Most concerning is that Grouchy and I are certain we are seeing seizure activity, and if I think back through Garrett's seven years with us, and research seizures and watch more example videos, I believe now that Garrett has had seizures since very young. They have never been caught on camera that we know....although old videos of him as an infant may hold some clues. I am certain we are seeing them now, but they are not the classic Grand Mal seizures that most people imagine. They are times when he just loses his ability to be in the moment or takes an "absence." Sometimes they are more like jerking of the arms and facial expressions that do not match the mood or situation. So then the questions remains: Is this new, or are we just only now realizing they are happening. I will try to catch them on film.

So after the worst behavioral day to date, I felt bad asking his DT to stay later so I could go with my husband and daughters to hear Lee Strobel, author of The Case For Christ and other books, at our church. I decided to brave it with Garrett and let Oscar just take the girls and enjoy. That way I could leave if I needed to. I never in a million years expected Garrett to be able to sit still in the sanctuary and listen to a speaker. OH MY WORD. He did it!!! Besides the obsessed whispers "Okay, goodnight" over and over and over as he apparently associates goodnight to quiet, he did it!! I enjoyed hearing Mr. Strobel's testimony, and I found it rather telling that my son could reach such behavioral greatness in church, no less!! God has a brilliant sense of humor and grace-giving capacity!! Just when I had almost lost all hope!
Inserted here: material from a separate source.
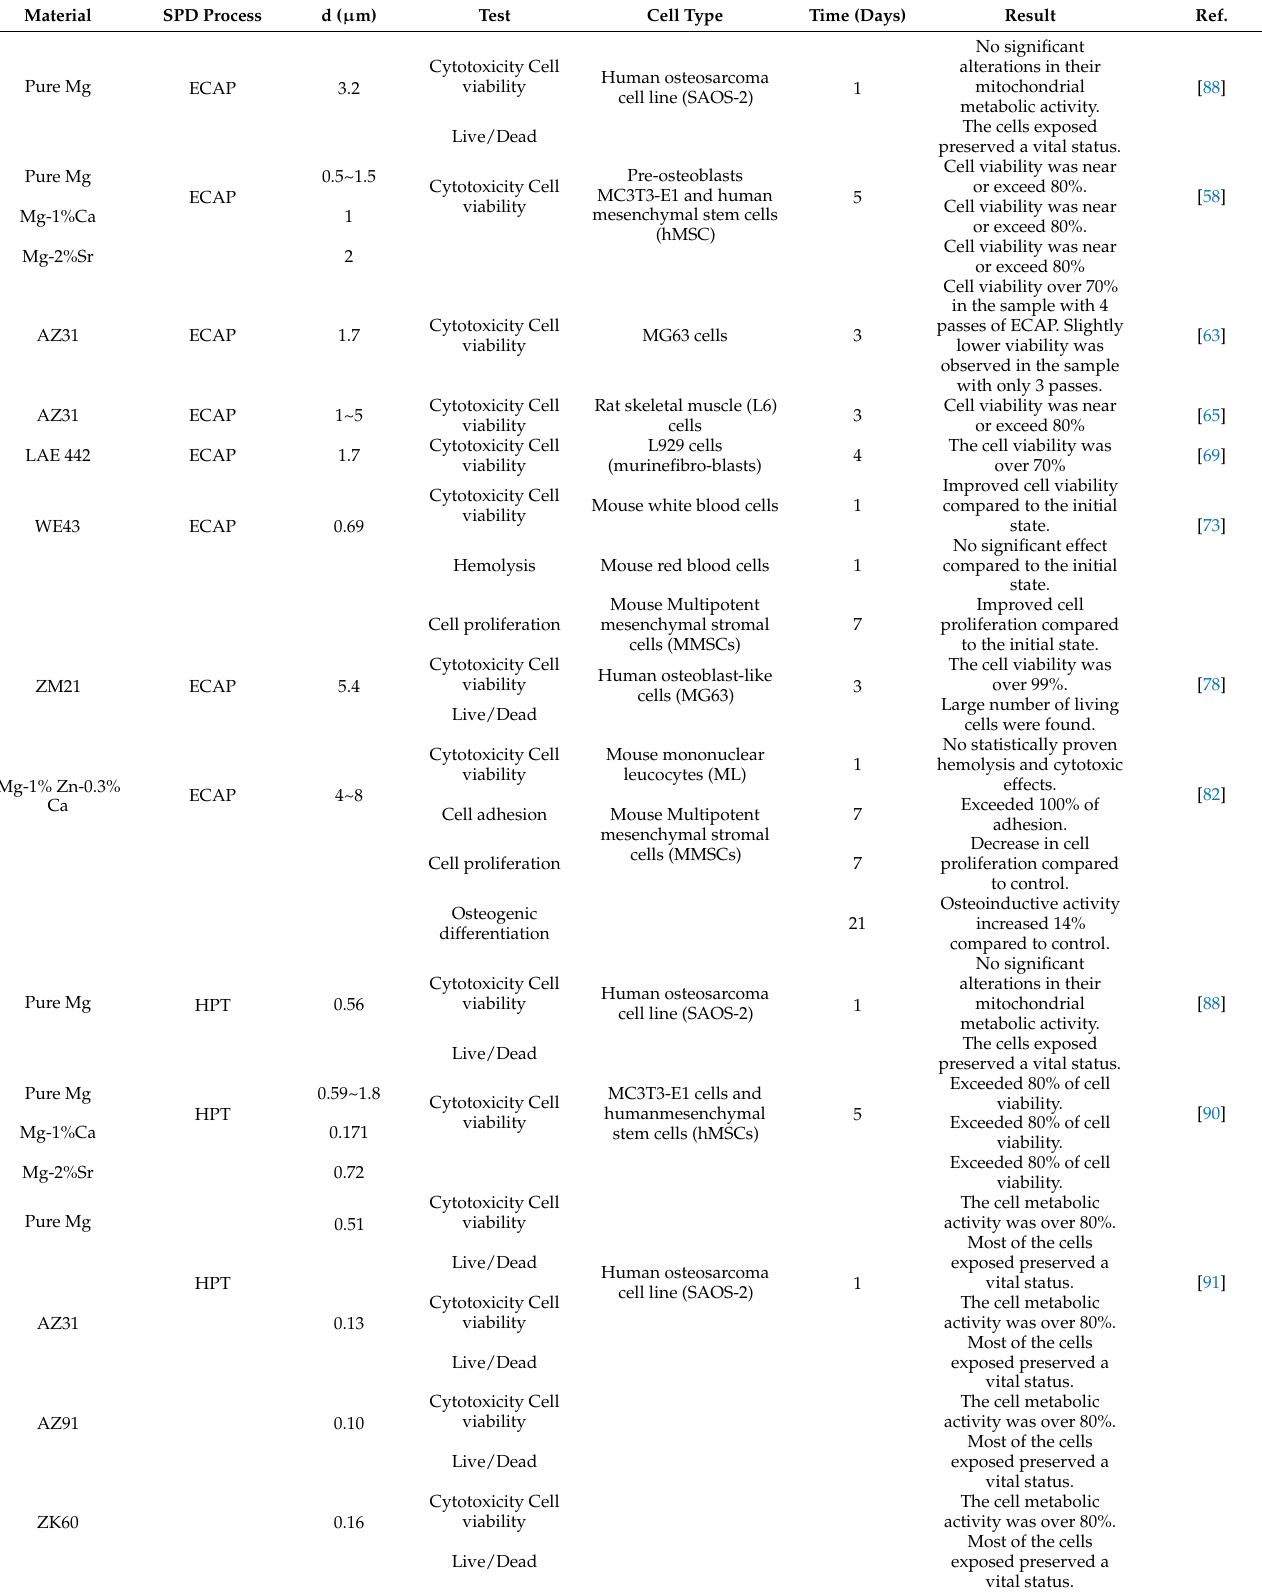
Table 2. Summary of in vitro tests of cytotoxicity carried out in Mg and Mg alloys processed via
As far as the future and that outlook in my sights, I am trying not to go there at all. While some people in our lives love to encourage us to the point of insinuating that Garrett will get better and better, I am no longer in that camp. Yes, he is learning letter sounds and seems like he will someday read, but with the behaviors evolving into larger monsters like his touching his DT on the boobs and now offering to hurt people, I just cannot bank on the odds the future is going to be anything wonderful. I truly pray for my baby to be back. I miss him!!  Mito sucks.

Goodnight and Godspeed.
CL

3 comments:

  1. It sounds so tough! I'm so sorry you guys and sweet Garrett are going through all of this. I pray that one of his doctors will have insight into how to help him through this a bit better. It is so complicated when nothing is "simply" what it is, but instead it is a side effect of the mito...so few docs understand what that even means! Hang in there.

    ReplyDelete
  2. Sometimes we need to say to God WITH BOTH BARRELLS: HE'S YOUR SON,TOO!!!!

    ReplyDelete
  3. I am so sorry. As you know, I know the ferocious, ugly seizure monster all too well. Mito does suck, and it also sucks to have to see things changing in a negative direction. I will certainly keep you guys in my prayers with all this new behavior and the possibility of seizures.